DATA PROVIDED below:

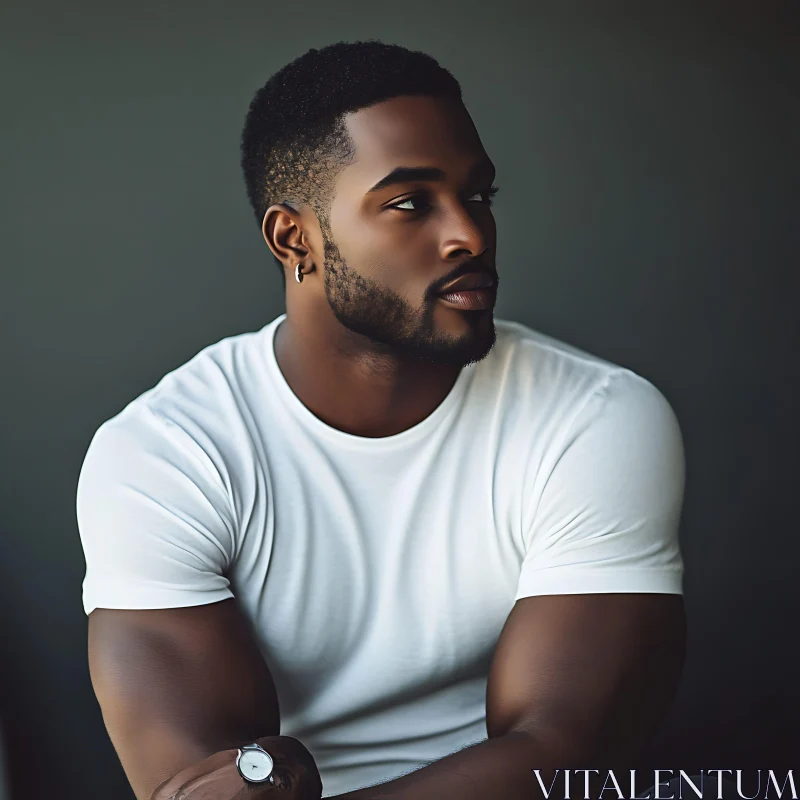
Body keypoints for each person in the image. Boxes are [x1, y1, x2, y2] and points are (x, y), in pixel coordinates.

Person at [76, 41, 687, 800]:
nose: (470, 234)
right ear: (293, 239)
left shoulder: (593, 417)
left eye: (480, 196)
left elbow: (565, 752)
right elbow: (192, 786)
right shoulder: (165, 454)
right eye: (409, 202)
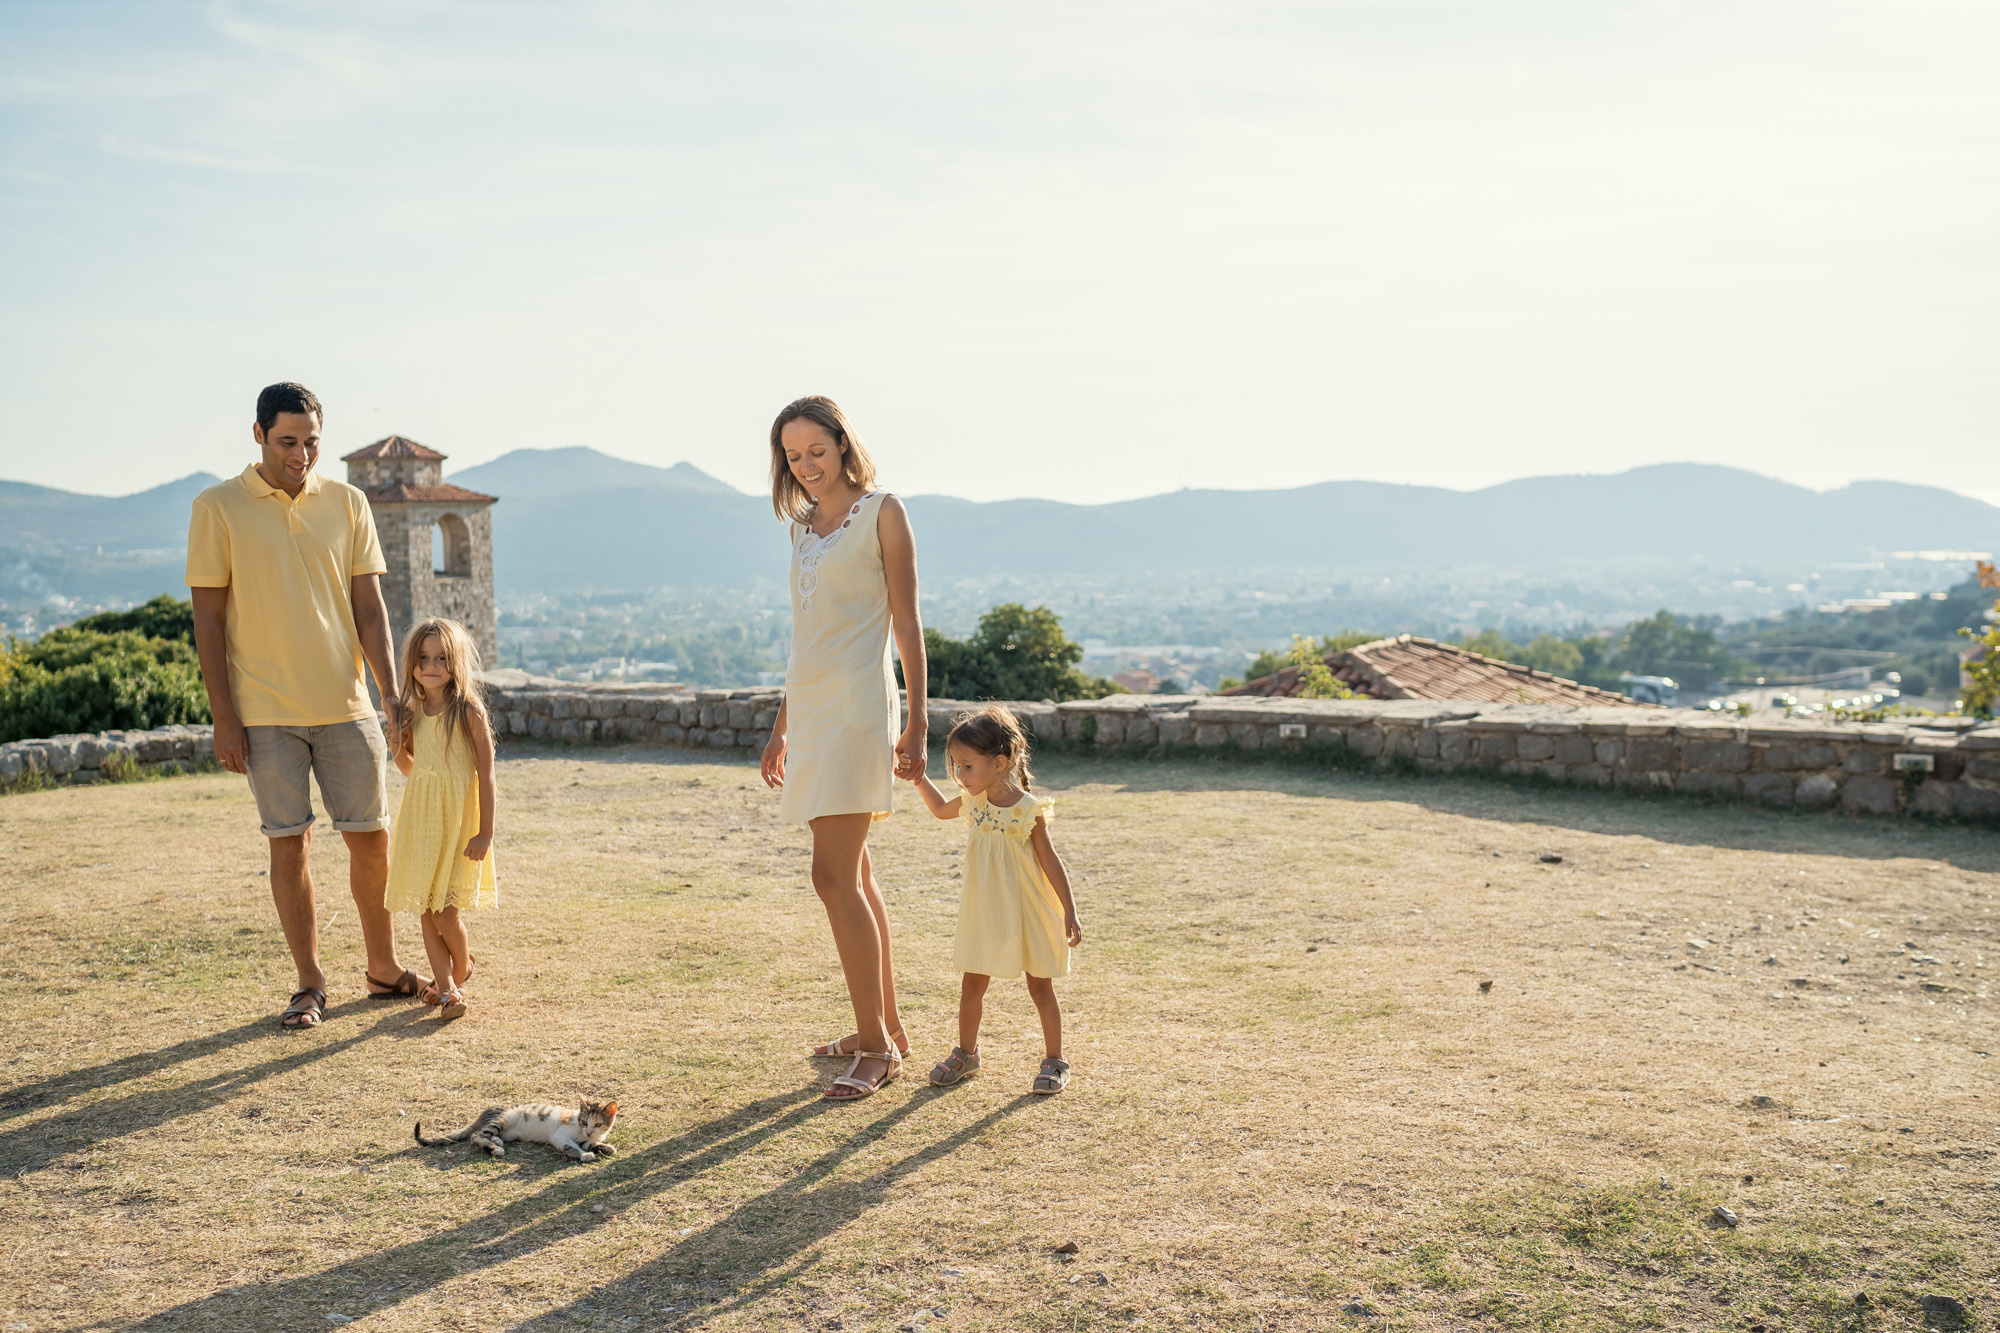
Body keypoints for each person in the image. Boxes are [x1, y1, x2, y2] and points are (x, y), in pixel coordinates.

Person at [187, 382, 418, 1029]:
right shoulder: (218, 507)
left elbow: (369, 607)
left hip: (346, 705)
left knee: (372, 839)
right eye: (289, 441)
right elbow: (208, 619)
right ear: (258, 435)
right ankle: (311, 984)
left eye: (312, 441)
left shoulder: (347, 502)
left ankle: (382, 967)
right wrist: (224, 715)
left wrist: (390, 692)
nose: (302, 454)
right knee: (290, 846)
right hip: (264, 711)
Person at [759, 396, 928, 1102]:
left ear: (842, 442)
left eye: (816, 450)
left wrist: (919, 722)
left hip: (861, 706)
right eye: (793, 456)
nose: (806, 465)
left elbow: (907, 620)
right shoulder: (802, 528)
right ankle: (881, 1026)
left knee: (831, 878)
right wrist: (781, 724)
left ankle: (878, 1047)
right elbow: (809, 638)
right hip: (815, 708)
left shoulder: (883, 511)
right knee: (853, 871)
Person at [908, 706, 1084, 1095]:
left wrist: (1069, 909)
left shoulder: (1027, 810)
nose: (959, 775)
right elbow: (939, 810)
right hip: (986, 913)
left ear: (999, 762)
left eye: (967, 766)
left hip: (1029, 911)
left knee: (1040, 986)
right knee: (972, 985)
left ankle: (1055, 1060)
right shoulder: (973, 802)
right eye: (955, 766)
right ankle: (966, 1054)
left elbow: (1050, 862)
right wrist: (920, 778)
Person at [382, 617, 497, 1022]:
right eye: (424, 658)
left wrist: (485, 832)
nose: (431, 666)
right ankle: (447, 991)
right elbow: (411, 768)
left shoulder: (467, 710)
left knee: (445, 912)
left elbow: (486, 772)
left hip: (457, 820)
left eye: (441, 658)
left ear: (456, 663)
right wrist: (396, 741)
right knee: (426, 910)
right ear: (412, 662)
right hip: (421, 818)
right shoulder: (414, 711)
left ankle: (461, 969)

End of DATA PROVIDED.

DIRECTIONS
Exactly reproduce the lines of the entries above, from the one containing "right shoulder: (802, 528)" to the very last, and no others.

EXERCISE ANSWER
right shoulder: (802, 528)
right ankle: (881, 1026)
left knee: (831, 878)
right wrist: (781, 724)
left ankle: (878, 1047)
right elbow: (809, 638)
right hip: (815, 708)
left shoulder: (883, 511)
right knee: (853, 871)
Person at [908, 706, 1084, 1095]:
left wrist: (1069, 909)
left shoulder: (1027, 810)
nose: (959, 775)
right elbow: (939, 810)
right hip: (986, 913)
left ear: (999, 762)
left eye: (967, 766)
left hip: (1029, 911)
left knee: (1040, 986)
right knee: (972, 985)
left ankle: (1055, 1060)
right shoulder: (973, 802)
right eye: (955, 766)
right ankle: (966, 1054)
left elbow: (1050, 862)
right wrist: (920, 778)
Person at [382, 617, 497, 1022]:
right eye: (424, 658)
left wrist: (485, 832)
nose: (431, 666)
right ankle: (447, 991)
right elbow: (411, 768)
left shoulder: (467, 710)
left knee: (445, 912)
left elbow: (486, 772)
left hip: (457, 820)
left eye: (441, 658)
left ear: (456, 663)
right wrist: (396, 741)
right knee: (426, 910)
right ear: (412, 662)
right hip: (421, 818)
right shoulder: (414, 711)
left ankle: (461, 969)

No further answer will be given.